▶ [Excerpted text]
If we’re humanizing the process by undoing our inherent biases through creating context and transparency, then we’re also asking how this person fits instead of how they don’t. In a healthier hiring process, we understand our own biases and the relationship we have to the work and the people. We understand our definition of who fits and who doesn’t and are transparent about our expectations. In a healthy hiring process, we work hard to try to bring people in instead of keeping them out.

The Job Search is Broken

A few months ago, when I last updated, I dropped how I’d lost my long-time (what I thought was my) forever job in a surprising flash into a post about how Charles had gone missing. Those two events overlapped, causing me to be in a Not Very Good Place for a few weeks. Charles returned home, I managed a recipe blog post and promised more, and then . . . nothing. It’s been crickets.

▶ [Record excerpts]
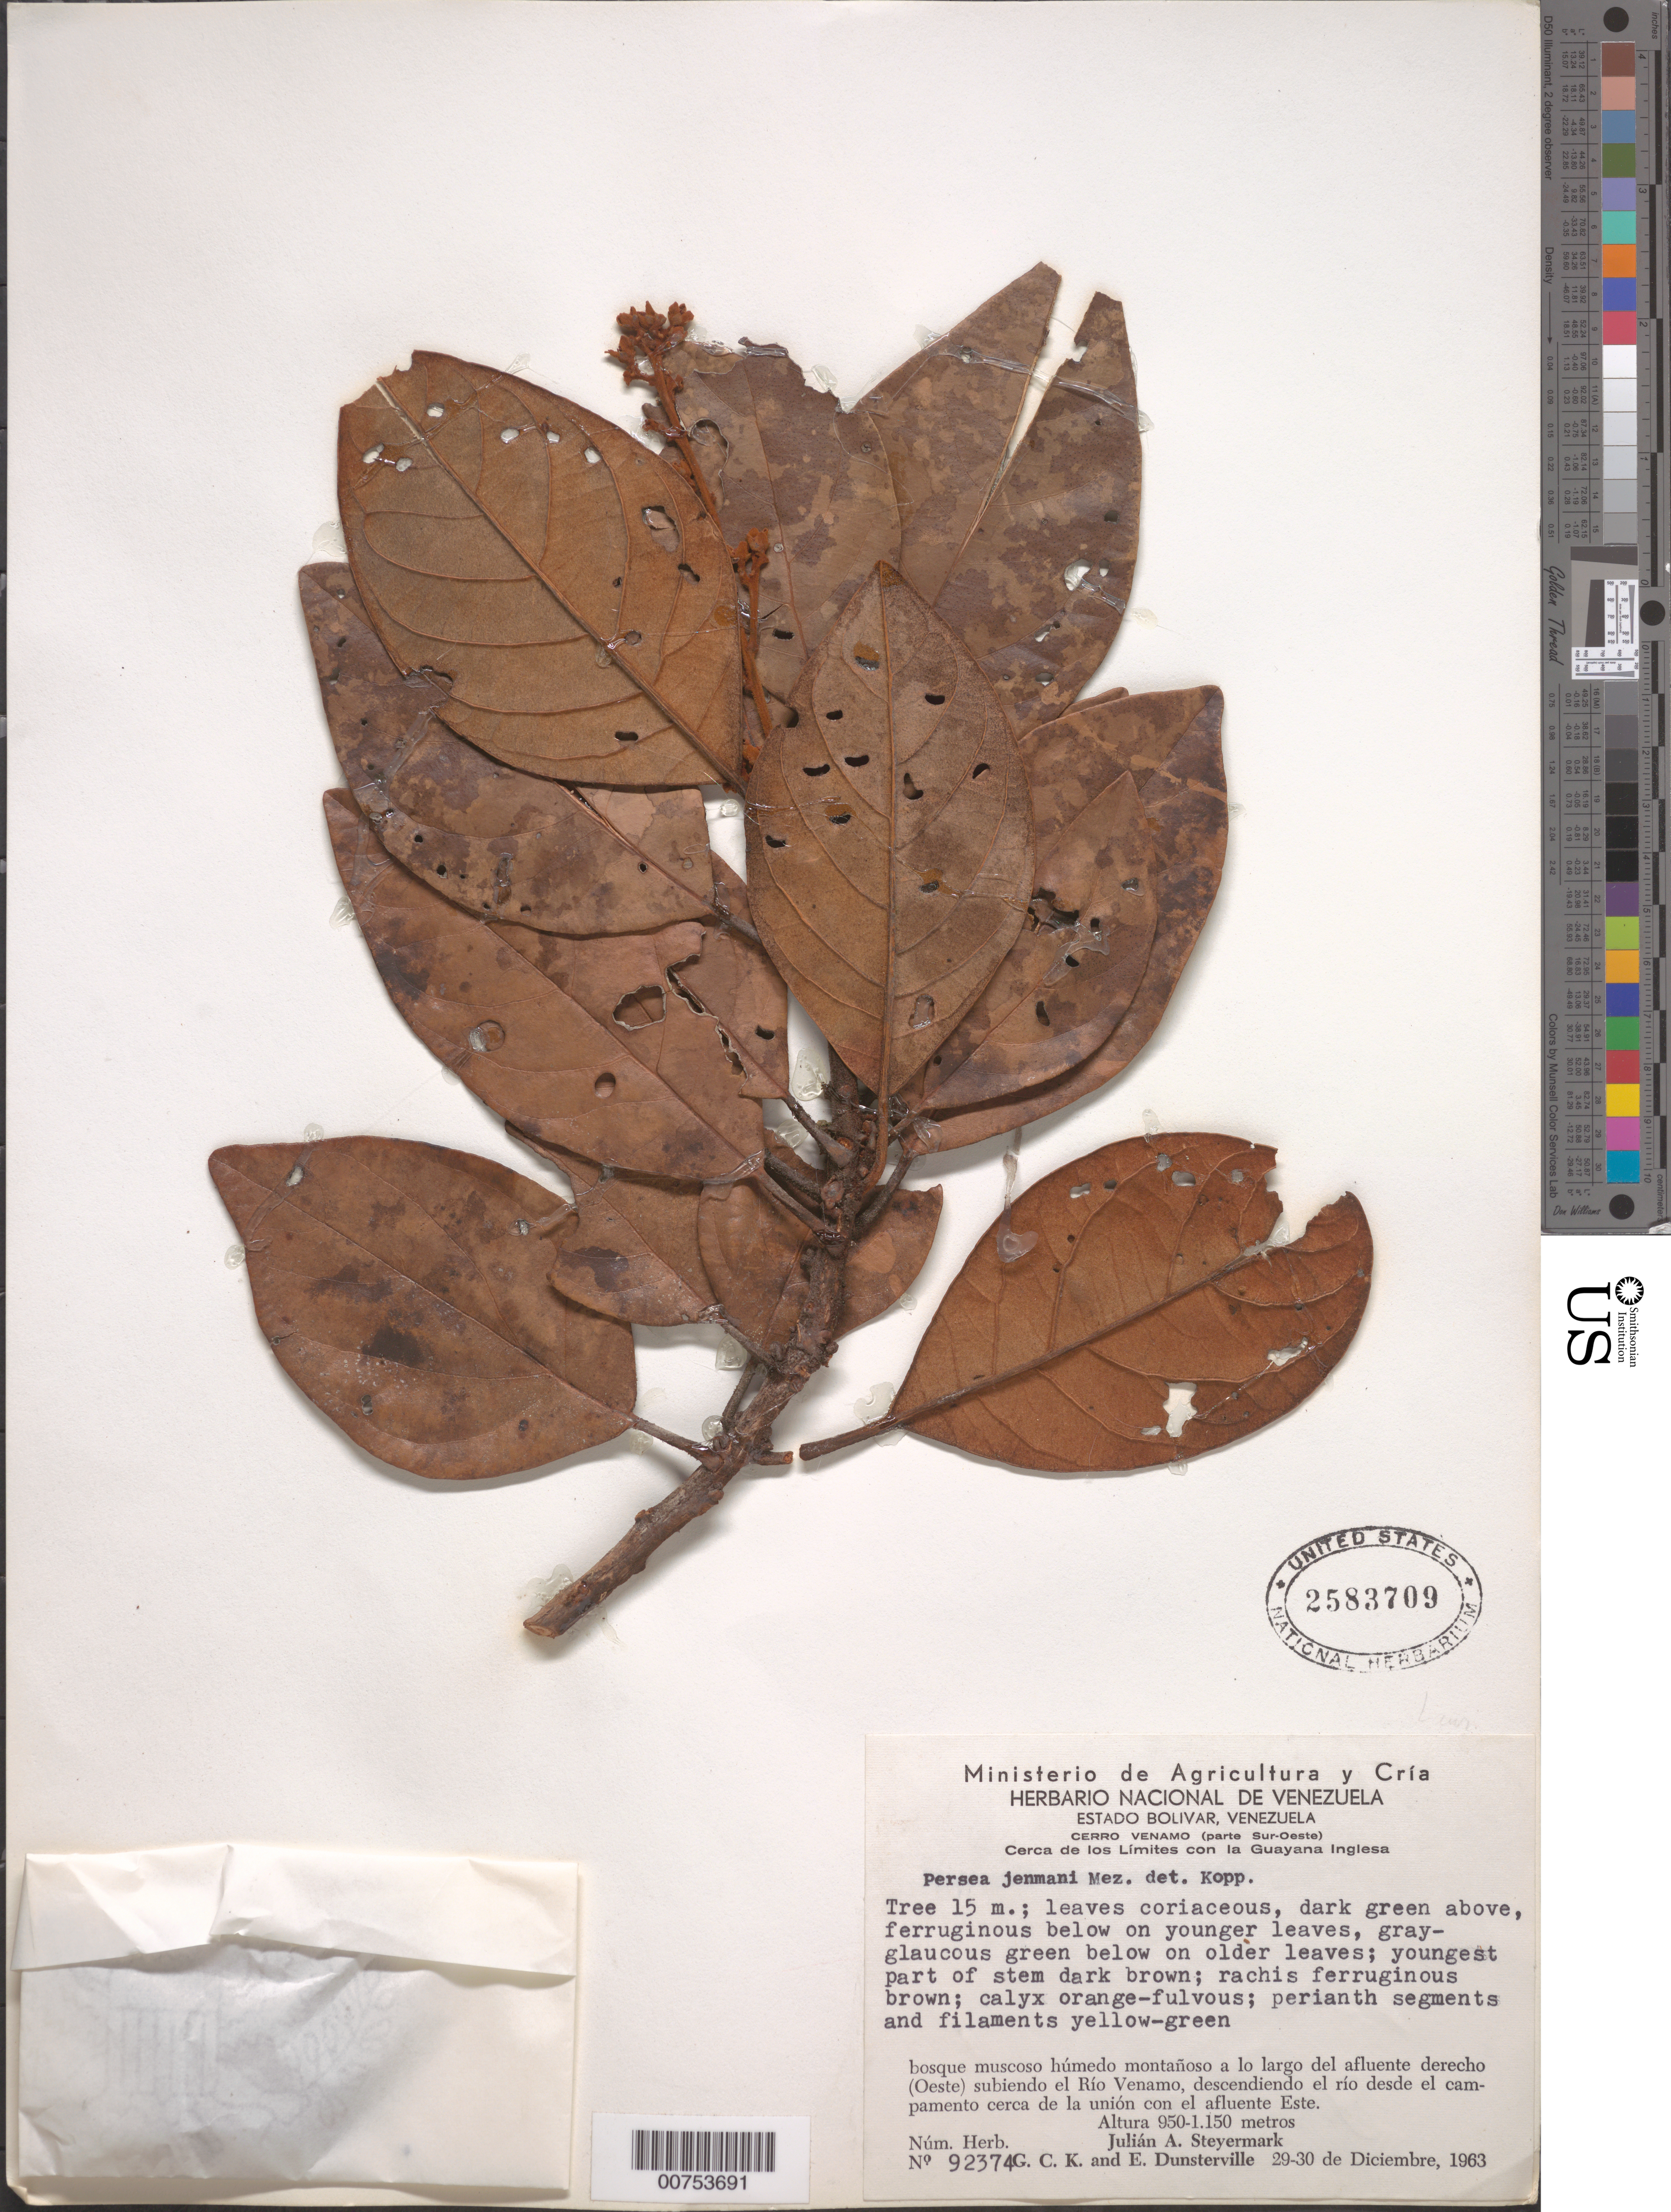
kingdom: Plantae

==

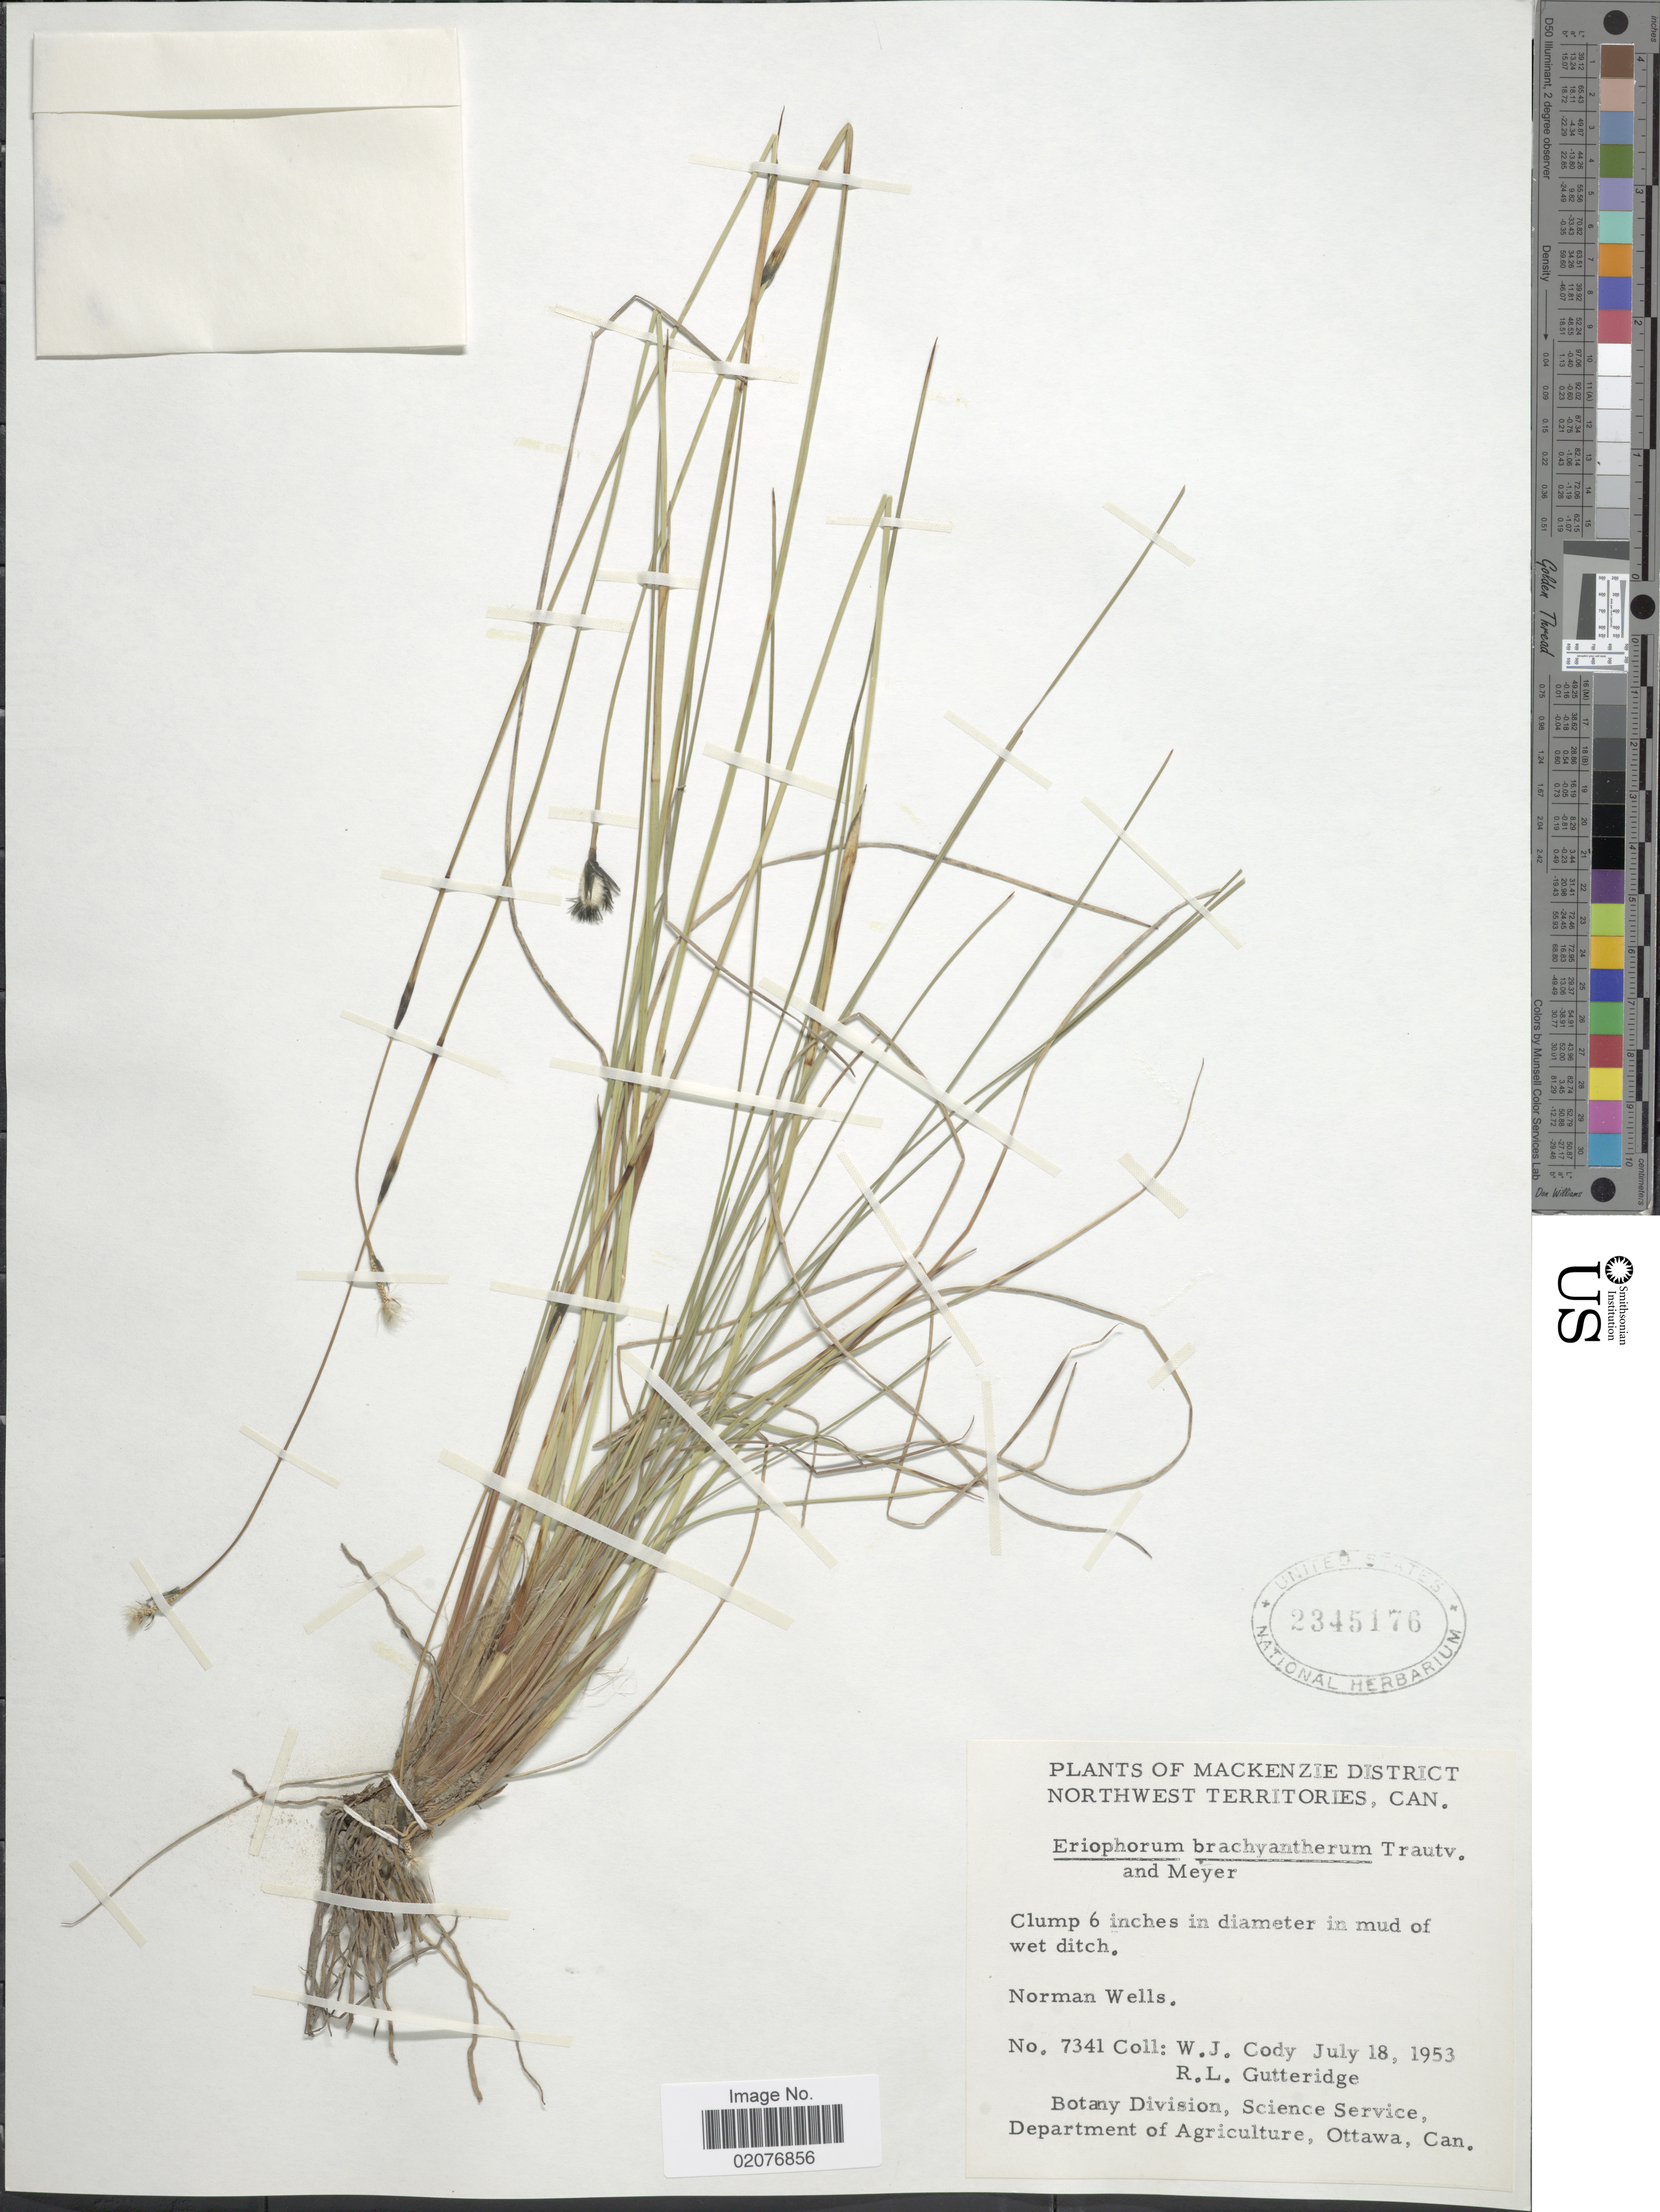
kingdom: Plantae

▶ [Task to complete] Continue the hiring post from its last sentence. The items have nothing to do with the hiring post.

▶ [Answer to the problem]
Which is not to say I haven’t been cooking or doing anything; rather, I have been on a grief journey that at times energizes me with possibilities and potential and all the “be-positive-speak” one encounters endlessly on LinkedIn and at other times breaks me. To have to come out of May, limping through the finish line of another academic year in the trenches of budget cuts, scant resources, and increased pressure and responsibility to “make it work” and “be impactful!” and “basically be all the things to students because you’re on the front lines!” but “we can’t pay you a living wage, sorry not sorry” only to be told there’s not enough money for me to retain that job . . . *sighs*

So into the job search I went. I spent hours reading about resumes and cover letters and trying different templates and comparing with other people on LinkedIn. I created a professional portfolio website here on WordPress. I tried to make the LinkedIn algorithm work by interacting meaningfully on posts and “creating content!” so that employers could know what I was about. I applied and applied and applied and wrote and wrote and wrote: cover letters that are unique and speak to the bullets listed in the job description, resumes tailored for each position–“don’t make recruiters go searching for why you’re a good fit!” (but isn’t that their job?!), message recruiters on LinkedIn, but only this way and not that way and most of them won’t respond but you also have to network! Networking will get you a job! But it takes me all day every day to fill out an application because I have to link to my LinkedIn, upload my resume, and then fill in each individual blank that requires all the exact same information on LinkedIn and resume, but won’t autopopulate. So, I guess I network in the evenings and on weekends now? (hashtag: social saturday!)

I sent out 100 resumes at first and got very minimal response.

“You’re not optimizing your resume for keywords.”

What?

Yes. Larger companies run resumes through a software program searching for keywords and auto-reject resumes that don’t meet their standards. So it doesn’t matter what I’m applying to, we all have to metatag our resumes now.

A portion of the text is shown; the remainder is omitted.